Autumn seems to have arrived, damp and much cooler.
I must admit to feeling a little frazzled, it’s been a busy couple of weeks, and although I missed writing here on my usual weekly post, I’m glad I gave myself the break.
My routine has been: Wake Up>Make & Eat Breakfast>Walk Dogs>Work>Make & Eat Lunch>Walk Dogs>Work>Make & Eat Dinner>Travel To Evening Talk>Give Evening Talk>Drive Home>Sleep>Repeat as required.
This has included quite a bit of travelling for other work commitments as well as to give evening talks, and I’ve got through a fair bit of audio books and podcasts when I’ve been on a train or in the car, more on that below.
It also feels good that my days have returned to a bit more normality (at least for the time being), I have no more evening talks until the middle of November and then after that nothing until January, so I can focus on the day-job!
I’m really looking forward to the new Star Trek series, and this new trailer dropped as part of the New York Comic-Con.
And while thinking about this, the series writer is Michael Chabon, and this is an interesting discussion about some of his other works and how they have influenced the Star Trek cannon.
I’ve only had a little time for the allotment in the past couple of weeks. The weather hasn’t always been favourable, but I have managed to do some of the end of season digging and put some manure out on the plot to feed the soil for next season. With autumn arriving it’s going to be more of the same over the coming weeks.
I’ve finished a couple of audiobooks while I’ve been travelling. Darwin Comes To Town by Menno Schilthuizen and A Jaguar Ripped My Flesh by Tim Cahill.
I also finished The Robots of Dawn by Isaac Asimov.
All were great and I enjoyed them all. I’d forgotten that the Asimov was as much a crime fiction as a science fiction, and it’s made me want to track down the previous two books (The Caves of Steel & The Naked Sun) in that series because I don’t remember those either. At the moment though my to be read pile as rather large and I think I need to work on reducing it a bit before I buy more books, plus I’ve got some pre-orders arriving over the next few weeks. I will keep an eye out for them in the secondhand stores thought and if I don’t find them before I’m ready, I’ll be using the library.

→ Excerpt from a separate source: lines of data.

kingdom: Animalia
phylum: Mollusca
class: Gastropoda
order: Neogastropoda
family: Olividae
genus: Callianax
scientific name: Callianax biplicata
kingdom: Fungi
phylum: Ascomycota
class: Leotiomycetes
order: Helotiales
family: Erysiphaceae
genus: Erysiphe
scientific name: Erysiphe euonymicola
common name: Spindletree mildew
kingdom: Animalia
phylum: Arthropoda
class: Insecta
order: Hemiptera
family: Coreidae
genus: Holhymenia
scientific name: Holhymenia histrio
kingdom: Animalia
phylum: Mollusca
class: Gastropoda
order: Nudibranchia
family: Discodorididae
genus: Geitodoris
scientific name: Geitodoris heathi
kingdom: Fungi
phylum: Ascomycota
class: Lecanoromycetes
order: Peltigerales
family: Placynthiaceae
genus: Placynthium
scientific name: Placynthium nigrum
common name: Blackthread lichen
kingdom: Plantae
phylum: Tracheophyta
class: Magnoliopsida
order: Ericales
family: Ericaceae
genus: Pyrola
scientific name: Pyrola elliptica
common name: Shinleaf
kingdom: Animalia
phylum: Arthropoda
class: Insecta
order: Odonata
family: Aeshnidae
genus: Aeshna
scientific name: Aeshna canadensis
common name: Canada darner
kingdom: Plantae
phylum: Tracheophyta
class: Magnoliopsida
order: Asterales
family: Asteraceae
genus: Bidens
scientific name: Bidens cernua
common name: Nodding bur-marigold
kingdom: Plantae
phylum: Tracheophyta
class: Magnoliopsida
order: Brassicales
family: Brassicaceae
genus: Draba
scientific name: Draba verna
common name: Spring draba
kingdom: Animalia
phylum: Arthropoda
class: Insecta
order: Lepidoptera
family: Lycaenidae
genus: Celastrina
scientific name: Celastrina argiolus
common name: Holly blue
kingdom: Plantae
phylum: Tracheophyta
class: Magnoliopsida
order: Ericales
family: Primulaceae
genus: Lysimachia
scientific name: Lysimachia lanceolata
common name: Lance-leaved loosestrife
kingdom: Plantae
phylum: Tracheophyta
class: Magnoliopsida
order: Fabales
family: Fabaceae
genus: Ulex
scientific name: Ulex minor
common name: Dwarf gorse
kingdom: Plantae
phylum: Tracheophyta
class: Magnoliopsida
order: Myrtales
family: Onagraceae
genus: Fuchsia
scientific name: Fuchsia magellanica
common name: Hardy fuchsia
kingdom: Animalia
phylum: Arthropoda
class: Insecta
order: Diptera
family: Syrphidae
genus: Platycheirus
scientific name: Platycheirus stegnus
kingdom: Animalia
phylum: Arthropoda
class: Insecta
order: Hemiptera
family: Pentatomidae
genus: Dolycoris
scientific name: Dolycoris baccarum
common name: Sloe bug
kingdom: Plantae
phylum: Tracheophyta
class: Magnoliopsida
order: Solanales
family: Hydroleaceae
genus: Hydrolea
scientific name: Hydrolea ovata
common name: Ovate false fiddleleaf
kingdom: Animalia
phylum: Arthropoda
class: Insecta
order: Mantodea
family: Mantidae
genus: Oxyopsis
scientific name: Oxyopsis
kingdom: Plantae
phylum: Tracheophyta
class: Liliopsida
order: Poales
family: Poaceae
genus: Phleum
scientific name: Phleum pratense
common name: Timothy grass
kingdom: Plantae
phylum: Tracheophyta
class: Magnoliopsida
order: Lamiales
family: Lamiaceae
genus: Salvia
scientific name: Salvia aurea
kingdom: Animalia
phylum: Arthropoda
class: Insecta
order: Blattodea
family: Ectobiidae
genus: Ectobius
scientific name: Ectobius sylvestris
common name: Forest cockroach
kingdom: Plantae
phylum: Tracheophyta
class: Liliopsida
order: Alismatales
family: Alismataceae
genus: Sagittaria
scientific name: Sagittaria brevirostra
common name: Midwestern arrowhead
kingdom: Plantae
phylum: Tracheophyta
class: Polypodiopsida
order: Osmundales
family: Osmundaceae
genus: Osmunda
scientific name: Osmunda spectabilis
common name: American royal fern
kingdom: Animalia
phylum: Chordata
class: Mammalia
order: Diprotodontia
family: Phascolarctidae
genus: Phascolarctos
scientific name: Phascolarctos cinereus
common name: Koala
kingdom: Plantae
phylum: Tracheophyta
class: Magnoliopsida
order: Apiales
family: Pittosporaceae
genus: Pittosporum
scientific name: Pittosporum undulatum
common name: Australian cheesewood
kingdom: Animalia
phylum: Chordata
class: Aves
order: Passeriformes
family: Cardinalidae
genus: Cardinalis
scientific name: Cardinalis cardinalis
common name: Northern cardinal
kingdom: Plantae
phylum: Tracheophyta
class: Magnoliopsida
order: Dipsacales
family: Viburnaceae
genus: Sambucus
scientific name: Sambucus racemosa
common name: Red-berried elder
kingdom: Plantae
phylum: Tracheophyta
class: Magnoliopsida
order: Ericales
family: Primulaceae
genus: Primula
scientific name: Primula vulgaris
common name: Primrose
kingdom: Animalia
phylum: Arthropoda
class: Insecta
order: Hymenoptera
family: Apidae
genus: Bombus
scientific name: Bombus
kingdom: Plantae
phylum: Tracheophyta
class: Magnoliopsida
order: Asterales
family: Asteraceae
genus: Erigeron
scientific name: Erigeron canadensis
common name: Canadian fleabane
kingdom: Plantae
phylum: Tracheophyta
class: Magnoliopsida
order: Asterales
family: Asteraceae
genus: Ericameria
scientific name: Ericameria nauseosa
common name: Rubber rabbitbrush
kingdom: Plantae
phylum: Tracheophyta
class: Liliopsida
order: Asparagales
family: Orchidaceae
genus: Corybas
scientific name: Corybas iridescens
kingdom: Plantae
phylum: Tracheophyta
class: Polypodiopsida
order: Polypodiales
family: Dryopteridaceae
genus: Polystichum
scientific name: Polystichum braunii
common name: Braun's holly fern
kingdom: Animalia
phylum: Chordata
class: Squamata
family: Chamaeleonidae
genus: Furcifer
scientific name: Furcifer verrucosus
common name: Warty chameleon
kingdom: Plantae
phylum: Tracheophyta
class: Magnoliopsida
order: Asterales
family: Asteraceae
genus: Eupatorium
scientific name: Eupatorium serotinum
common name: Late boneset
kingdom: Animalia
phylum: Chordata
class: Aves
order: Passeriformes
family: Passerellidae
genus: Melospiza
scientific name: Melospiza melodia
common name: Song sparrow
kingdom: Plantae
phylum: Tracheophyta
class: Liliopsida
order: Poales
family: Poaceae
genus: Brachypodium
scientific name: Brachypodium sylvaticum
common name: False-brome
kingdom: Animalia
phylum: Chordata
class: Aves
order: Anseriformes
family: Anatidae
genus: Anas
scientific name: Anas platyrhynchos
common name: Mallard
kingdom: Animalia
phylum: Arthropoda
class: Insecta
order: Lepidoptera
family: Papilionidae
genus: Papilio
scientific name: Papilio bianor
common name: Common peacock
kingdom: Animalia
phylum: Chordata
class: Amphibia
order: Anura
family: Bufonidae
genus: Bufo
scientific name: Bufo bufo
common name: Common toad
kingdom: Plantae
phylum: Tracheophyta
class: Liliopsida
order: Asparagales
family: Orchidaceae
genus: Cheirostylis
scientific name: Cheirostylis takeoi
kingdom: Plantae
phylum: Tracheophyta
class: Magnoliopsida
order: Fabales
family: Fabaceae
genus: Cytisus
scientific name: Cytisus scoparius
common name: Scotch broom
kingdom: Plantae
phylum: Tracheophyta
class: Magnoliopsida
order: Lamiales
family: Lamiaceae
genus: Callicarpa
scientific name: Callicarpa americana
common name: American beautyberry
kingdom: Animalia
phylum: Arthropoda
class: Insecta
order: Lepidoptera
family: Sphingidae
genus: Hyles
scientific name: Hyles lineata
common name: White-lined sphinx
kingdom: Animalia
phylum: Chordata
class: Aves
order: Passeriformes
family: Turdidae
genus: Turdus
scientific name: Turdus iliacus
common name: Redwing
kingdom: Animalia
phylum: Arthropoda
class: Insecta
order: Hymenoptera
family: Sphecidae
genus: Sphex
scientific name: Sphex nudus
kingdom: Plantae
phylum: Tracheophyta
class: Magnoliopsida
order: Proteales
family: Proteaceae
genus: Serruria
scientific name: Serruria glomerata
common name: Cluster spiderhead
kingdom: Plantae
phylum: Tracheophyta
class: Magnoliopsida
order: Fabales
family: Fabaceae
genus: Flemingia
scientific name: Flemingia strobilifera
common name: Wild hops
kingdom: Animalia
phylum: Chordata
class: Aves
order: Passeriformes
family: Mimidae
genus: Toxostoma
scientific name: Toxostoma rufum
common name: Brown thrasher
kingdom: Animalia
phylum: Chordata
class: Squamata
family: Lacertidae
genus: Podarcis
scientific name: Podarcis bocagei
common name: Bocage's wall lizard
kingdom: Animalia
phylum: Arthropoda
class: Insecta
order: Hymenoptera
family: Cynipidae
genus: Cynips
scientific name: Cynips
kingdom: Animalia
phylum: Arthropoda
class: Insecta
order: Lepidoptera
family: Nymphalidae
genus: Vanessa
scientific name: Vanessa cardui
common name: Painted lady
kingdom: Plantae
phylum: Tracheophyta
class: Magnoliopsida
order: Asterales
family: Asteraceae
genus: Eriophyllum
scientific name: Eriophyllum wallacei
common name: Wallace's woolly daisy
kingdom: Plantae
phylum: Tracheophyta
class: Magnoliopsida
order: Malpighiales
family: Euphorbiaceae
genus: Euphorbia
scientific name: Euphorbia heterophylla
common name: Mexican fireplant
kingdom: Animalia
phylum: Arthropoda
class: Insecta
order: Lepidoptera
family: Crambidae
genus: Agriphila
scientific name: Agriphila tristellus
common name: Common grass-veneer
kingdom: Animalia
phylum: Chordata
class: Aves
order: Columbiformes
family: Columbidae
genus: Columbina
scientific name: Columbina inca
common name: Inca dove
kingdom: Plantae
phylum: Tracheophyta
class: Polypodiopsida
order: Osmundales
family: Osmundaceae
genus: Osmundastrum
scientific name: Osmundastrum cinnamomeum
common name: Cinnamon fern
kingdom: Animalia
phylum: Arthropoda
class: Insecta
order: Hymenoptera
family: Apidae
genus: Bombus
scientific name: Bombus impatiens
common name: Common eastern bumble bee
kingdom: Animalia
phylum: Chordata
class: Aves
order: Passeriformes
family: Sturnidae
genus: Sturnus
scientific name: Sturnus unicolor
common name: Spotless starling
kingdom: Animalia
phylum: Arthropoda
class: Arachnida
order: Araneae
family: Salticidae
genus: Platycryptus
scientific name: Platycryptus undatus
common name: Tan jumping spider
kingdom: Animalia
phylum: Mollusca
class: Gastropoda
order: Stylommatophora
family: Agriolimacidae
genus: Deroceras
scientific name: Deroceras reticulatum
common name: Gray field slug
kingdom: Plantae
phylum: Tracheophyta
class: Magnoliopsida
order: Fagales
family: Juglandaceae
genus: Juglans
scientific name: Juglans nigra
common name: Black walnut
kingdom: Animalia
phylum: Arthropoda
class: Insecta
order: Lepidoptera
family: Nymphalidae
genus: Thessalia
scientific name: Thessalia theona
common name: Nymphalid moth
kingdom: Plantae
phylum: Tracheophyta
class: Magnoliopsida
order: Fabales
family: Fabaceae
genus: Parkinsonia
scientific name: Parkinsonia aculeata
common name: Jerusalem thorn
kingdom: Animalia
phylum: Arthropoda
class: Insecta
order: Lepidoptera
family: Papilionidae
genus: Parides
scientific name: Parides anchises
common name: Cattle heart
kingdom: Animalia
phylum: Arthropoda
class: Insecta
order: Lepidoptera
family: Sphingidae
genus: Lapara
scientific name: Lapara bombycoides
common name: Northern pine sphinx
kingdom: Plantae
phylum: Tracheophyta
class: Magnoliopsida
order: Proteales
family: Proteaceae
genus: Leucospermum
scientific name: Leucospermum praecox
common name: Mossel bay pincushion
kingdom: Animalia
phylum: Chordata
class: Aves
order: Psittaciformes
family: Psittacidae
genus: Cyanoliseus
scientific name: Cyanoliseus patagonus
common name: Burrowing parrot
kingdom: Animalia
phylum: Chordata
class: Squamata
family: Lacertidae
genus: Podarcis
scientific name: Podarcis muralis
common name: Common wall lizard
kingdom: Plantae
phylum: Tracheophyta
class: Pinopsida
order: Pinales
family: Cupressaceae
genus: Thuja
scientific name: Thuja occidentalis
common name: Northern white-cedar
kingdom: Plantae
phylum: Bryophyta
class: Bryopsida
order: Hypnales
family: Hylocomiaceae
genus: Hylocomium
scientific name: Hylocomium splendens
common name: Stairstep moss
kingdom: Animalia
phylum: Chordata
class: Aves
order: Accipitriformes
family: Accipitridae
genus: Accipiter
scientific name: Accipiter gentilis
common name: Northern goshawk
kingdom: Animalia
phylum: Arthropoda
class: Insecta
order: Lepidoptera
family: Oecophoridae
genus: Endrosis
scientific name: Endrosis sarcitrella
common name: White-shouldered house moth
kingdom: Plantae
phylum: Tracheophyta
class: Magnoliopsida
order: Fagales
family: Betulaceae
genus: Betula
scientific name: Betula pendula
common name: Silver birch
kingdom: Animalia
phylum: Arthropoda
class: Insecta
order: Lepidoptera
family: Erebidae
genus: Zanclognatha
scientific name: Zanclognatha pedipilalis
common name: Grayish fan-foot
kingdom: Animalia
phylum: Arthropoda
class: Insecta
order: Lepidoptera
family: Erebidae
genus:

In between audiobooks, I’ve also had my earbuds in listening to a lot of podcasts. I think I’ll save the list of the things I’ve been listening to for another time, as this post is probably going to be quite long as it is, but I particularly enjoyed listening to a recent edition of the Tim Ferriss podcast on one of my journeys. It features Neil deGrasse Tyson, and prompted me to track down a couple of his books.
One of those books I ordered secondhand and it came in the post on Friday – Death By Black Hole – when I opened it up there were lots of bookmarks still in the book. It had obviously been someone’s (there was a ticket stub with the person’s name and address on) airport / in-flight read at some point in 2008. This person had, in October that year flown from Luxor to Cairo and then later the same day on from Cairo to Sharm El Sheik. He’d had a pizza and a margarita on his stop over in Cairo. Three weeks later he flew from Heathrow to Denver at which time I think he must have finished the book because that is where the forensic trail runs cold.
I’ve had a couple of secondhand books like this recently that people have left “bookmarks” in and it’s always interesting to see what you can decipher from them.
The Problem With Net-Zero Emissions Targets [LINK]. I’m involved in a couple of projects looking at this at the moment, so this was an interesting read for me.
And at the other end of the spectrum, the 20 firms behind a third of global carbon emissions [LINK].
North Atlantic Right Whales Are Dying in Horrific Ways[LINK].
If you can access BBC Sounds or iPlayer – I’m not sure whether this works outside of the UK or you can use a VPN to access – then BBC 6 Music are doing a series of the favourite music of graphic content writers. They’ve already had Alan Moore, and Neil Gaiman on. Hannah Berry and Warren Ellis are up in the next couple of weeks.
Jonathan Franzen: online rage is stopping us tackling the climate crisis [LINK].
The last few years I’ve wanted to give a Hobonichi diary a go. I journal most days and I hope that this will be something a little different.
I know it’s only October but these sell pretty quickly, and in previous years I’ve left it too late to get one, so I’ve ordered early.
Bit of time before I get my hands on it properly, but I’ve already got quite a few dates for things in 2020.